Speaker: Yaiza Canzani, University of North Carolina at Chapel Hill
Location:
Fine Hall 314
April 19, 2017
4:30pm - 5:30pm
A Variational approach to Liouville equations

Liouville equations arise when trying to uniformize curvatures or to extremise energies depending on spectra of surfaces. We consider cases when Gauss-Bonnet integrals are "large", as it might happen in presence of conical singularities. We prove existence of solutions combining geometric functional inequalities and a micro/macroscopic study of conformal volume distribution.

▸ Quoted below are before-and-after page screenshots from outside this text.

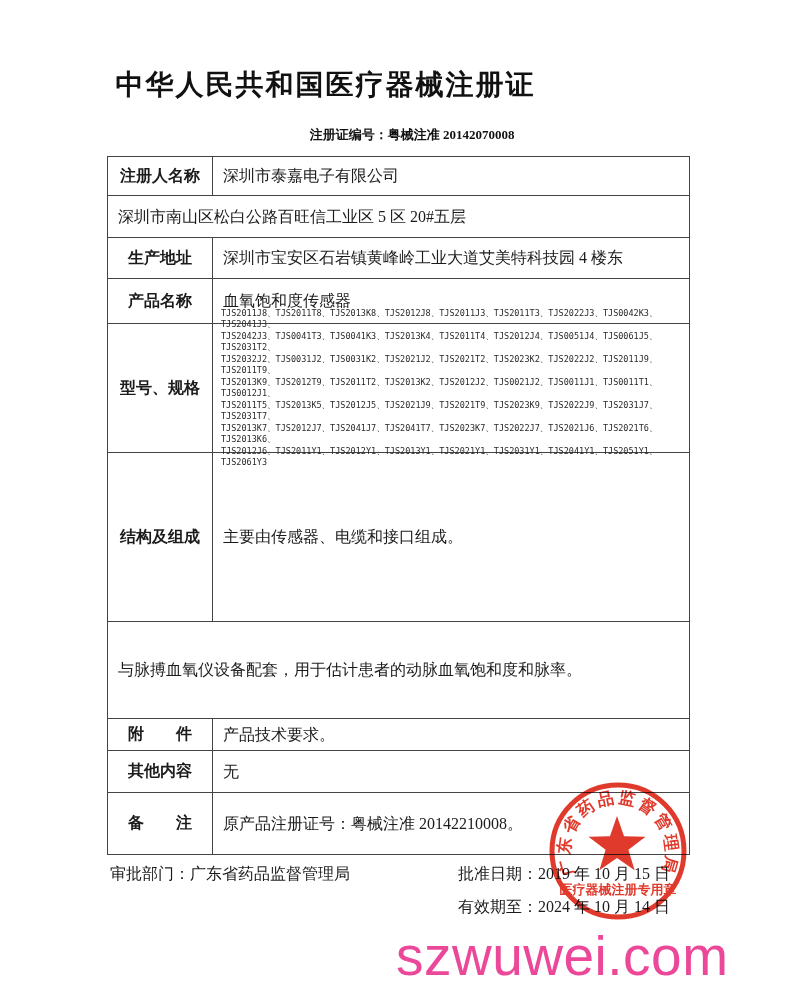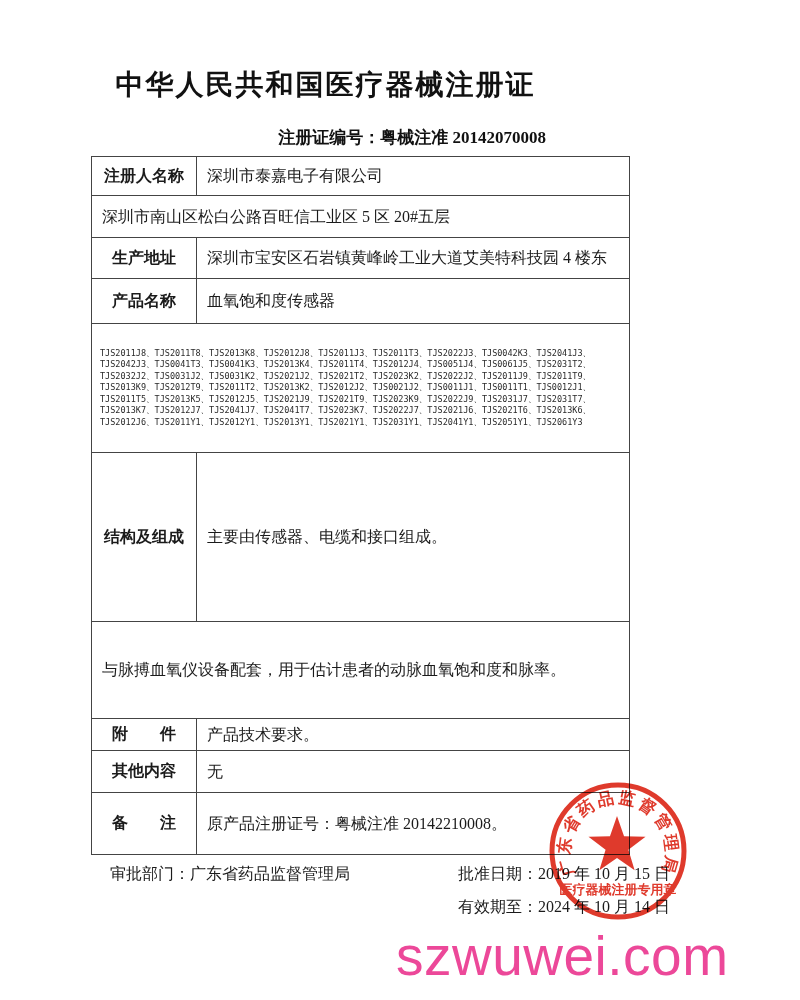--- a/index.html
+++ b/index.html
@@ -13,24 +13,24 @@
   }
   .doc-title {
     position: absolute; top: 66px; left: 0; width: 651px;
     text-align: center;
     font-size: 28px; font-weight: 700; letter-spacing: 2px;
     color: #111;
   }
   .cert-no-line {
     position: absolute; top: 126px; left: 0; width: 800px;
     text-align: center;
-    font-size: 17px; font-weight: 700; color: #111; padding-left: 24px;
+    font-size: 13px; font-weight: 700; color: #111; padding-left: 24px;
   }
   .cert-table {
-    position: absolute; left: 91px; top: 156px; width: 539px;
+    position: absolute; left: 107px; top: 156px; width: 583px;
     border: 1px solid #444;
   }
   .row { display: flex; border-top: 1px solid #444; }
   .row:first-child { border-top: none; }
   .cell-label {
     width: 105px; flex: 0 0 105px;
     border-right: 1px solid #444;
     display: flex; align-items: center; justify-content: center;
     font-weight: 700; font-size: 16px; text-align: center;
     line-height: 1.3;
@@ -99,20 +99,21 @@
     <div class="cell-label">生产地址</div>
     <div class="cell-value">深圳市宝安区石岩镇黄峰岭工业大道艾美特科技园 4 楼东</div>
   </div>
 
   <div class="row r4">
     <div class="cell-label">产品名称</div>
     <div class="cell-value">血氧饱和度传感器</div>
   </div>
 
   <div class="row r5">
+    <div class="cell-label">型号、规格</div>
     <div class="cell-value models">
       <div>TJS2011J8、TJS2011T8、TJS2013K8、TJS2012J8、TJS2011J3、TJS2011T3、TJS2022J3、TJS0042K3、TJS2041J3、</div>
       <div>TJS2042J3、TJS0041T3、TJS0041K3、TJS2013K4、TJS2011T4、TJS2012J4、TJS0051J4、TJS0061J5、TJS2031T2、</div>
       <div>TJS2032J2、TJS0031J2、TJS0031K2、TJS2021J2、TJS2021T2、TJS2023K2、TJS2022J2、TJS2011J9、TJS2011T9、</div>
       <div>TJS2013K9、TJS2012T9、TJS2011T2、TJS2013K2、TJS2012J2、TJS0021J2、TJS0011J1、TJS0011T1、TJS0012J1、</div>
       <div>TJS2011T5、TJS2013K5、TJS2012J5、TJS2021J9、TJS2021T9、TJS2023K9、TJS2022J9、TJS2031J7、TJS2031T7、</div>
       <div>TJS2013K7、TJS2012J7、TJS2041J7、TJS2041T7、TJS2023K7、TJS2022J7、TJS2021J6、TJS2021T6、TJS2013K6、</div>
       <div>TJS2012J6、TJS2011Y1、TJS2012Y1、TJS2013Y1、TJS2021Y1、TJS2031Y1、TJS2041Y1、TJS2051Y1、TJS2061Y3</div>
     </div>
   </div>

Speaker: Andrea Malchiodi , PISA
Location:
Fine Hall 314
April 26, 2017
4:30pm - 5:30pm
Ergodic Ramsey Theory at the Junction of Additive and Multiplicative Combinatorics

By analogy with the classical notions of density in the set N of natural numbers, one can introduce notions of density which are geared towards the multiplicative structure of N. Various combinatorial results involving additively large sets in (N,+) ( such as, for instance, Szemeredi's theorem on arithmetic progressions and its polynomial extensions) have natural analogs in the multiplicative semigroup (N,x). For example, multiplicatively large sets in N contain arbitrarily long geometric progressions. One can show, that, somewhat surprisingly, multiplicatively large sets contain also arbitrarily long arithmetic progressions. Some recent developments related to Sarnak's Mobius Disjointness Conjecture reveal new interesting connections between the theory of multiple recurrence and multiplicative number theory.